The case concerned the continued failure to amend the legislation imposing a blanket ban on voting in national and European elections for convicted prisoners in detention in the UK. The Court found that the violation was due to the United Kingdom’s failure to execute the Court’s Grand Chamber judgment in Hirst v. UK No. 2 delivered on 6 October 2005, in which it had also found a violation of Article 3 of Protocol No. 1. Applying its pilot judgment procedure, the Court gave the UK Government six months from the date when Greens and M.T. becomes final to introduce legislative proposals to bring the disputed law/s in line with the Convention. The Government is further required to enact the relevant legislation within any time frame decided by the Committee of Ministers, the executive arm of the Council of Europe, which supervises the execution of the Court’s judgments 43. The UK Government allowed a free vote at Westminster on the issue in February 2011 and an overwhelming majority voted to defy the European Court. Although some change seems inevitable, and welcome, there is significant momentum at present for an unhelpful confrontation in relation to our international human rights commitments.

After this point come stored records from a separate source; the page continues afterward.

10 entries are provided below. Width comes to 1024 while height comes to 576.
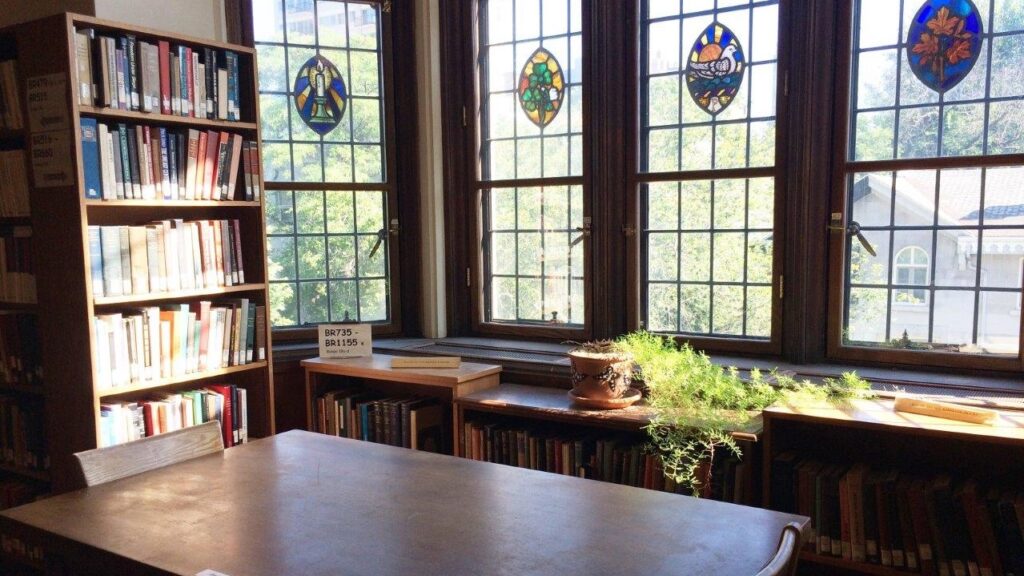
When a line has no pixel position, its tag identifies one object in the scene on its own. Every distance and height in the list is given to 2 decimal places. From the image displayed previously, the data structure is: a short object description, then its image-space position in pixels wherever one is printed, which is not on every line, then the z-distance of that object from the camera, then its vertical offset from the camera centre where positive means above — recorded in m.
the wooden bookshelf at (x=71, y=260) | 2.81 -0.07
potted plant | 2.96 -0.56
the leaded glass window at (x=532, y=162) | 3.76 +0.36
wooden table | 1.55 -0.65
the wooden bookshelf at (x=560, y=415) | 2.69 -0.70
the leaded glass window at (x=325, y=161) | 3.90 +0.40
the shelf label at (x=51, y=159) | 2.82 +0.31
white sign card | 3.71 -0.50
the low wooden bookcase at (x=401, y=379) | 3.32 -0.64
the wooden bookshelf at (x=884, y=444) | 2.32 -0.76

Submission on a UK Bill of Rights
“The Scottish Human Rights Commission (SHRC) has emphatically rejected the proposal of a UK Bill of Rights. This was the primary question posed in the consultation process of the UK Government appointed Commission of Inquiry on a Bill of Rights, which closed on Friday (11 November).
Key points made by SHRC to the Commission on a Bill of Rights include:
- There is a definite need to retain and build upon the Human Rights Act. It should not be substituted by a weaker UK Bill of Rights which makes government less accountable to the public. To ensure practical and effective implementation of the European Convention of Human Rights all of the human rights contained in the Human Rights Act and all of the mechanisms within the Act should be retained – not weakened.

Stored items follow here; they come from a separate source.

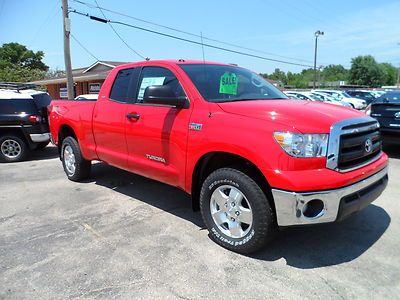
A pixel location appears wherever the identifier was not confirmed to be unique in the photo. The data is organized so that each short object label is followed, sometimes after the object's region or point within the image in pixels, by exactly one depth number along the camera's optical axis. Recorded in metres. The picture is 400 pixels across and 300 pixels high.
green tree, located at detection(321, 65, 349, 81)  132.75
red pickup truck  3.10
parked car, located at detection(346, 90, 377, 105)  34.15
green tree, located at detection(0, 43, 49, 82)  54.84
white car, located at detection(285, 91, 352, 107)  25.62
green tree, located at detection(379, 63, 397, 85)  115.71
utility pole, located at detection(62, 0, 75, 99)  16.64
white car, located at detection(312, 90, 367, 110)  29.78
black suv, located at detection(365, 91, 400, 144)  7.98
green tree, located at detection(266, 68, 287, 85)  127.66
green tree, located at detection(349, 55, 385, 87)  106.38
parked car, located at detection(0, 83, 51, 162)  8.50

- The status quo is not acceptable either. SHRC’s recommendation is that all of the UK’s international human rights obligations are incorporated into domestic law, including the UN Convention on the Rights of the Child, the UN Convention on the Rights of Persons with Disabilities and the International Covenant on Economic, Social and Cultural Rights, which is overdue. These protections for the public are all the more necessary in the present times of austerity when budgetary decisions need to be made in ways which do not disproportionately impact upon the most vulnerable in our community.

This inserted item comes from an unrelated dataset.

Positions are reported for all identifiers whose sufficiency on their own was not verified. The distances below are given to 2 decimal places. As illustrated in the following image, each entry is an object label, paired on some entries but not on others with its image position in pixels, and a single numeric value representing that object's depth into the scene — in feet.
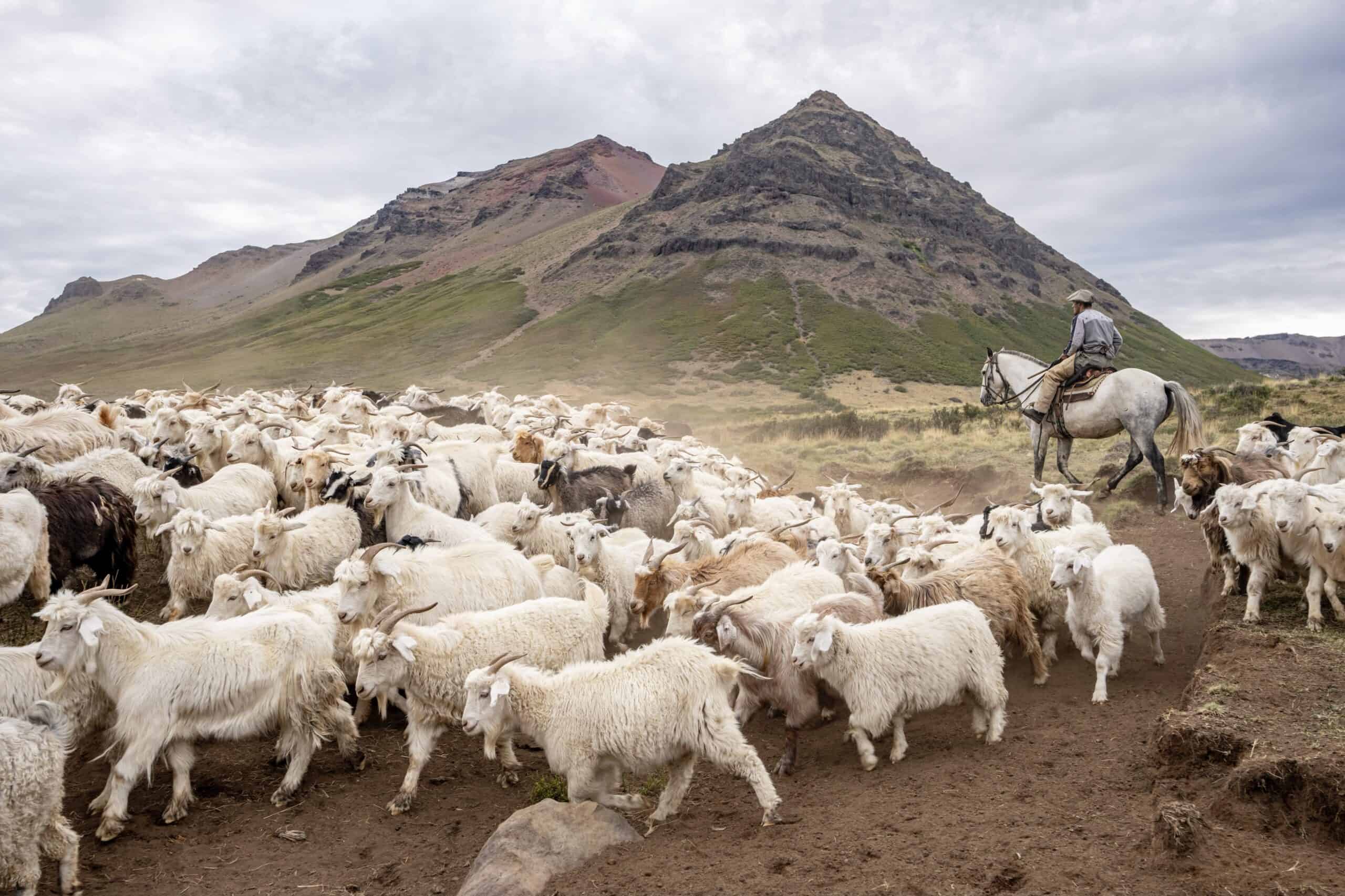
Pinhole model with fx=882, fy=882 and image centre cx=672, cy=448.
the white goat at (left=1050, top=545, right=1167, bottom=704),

- In addition to retaining the Human Rights Act, SHRC is promoting a more forward and outward looking approach of engaging with the public, Scottish Parliament and Scottish Government in shaping Scotland’s National Action Plan for human rights. This will be a practical roadmap to progressively bring the living experience of all, particularly the most vulnerable, up to the standards of the international human rights legal obligations already ratified by the UK.”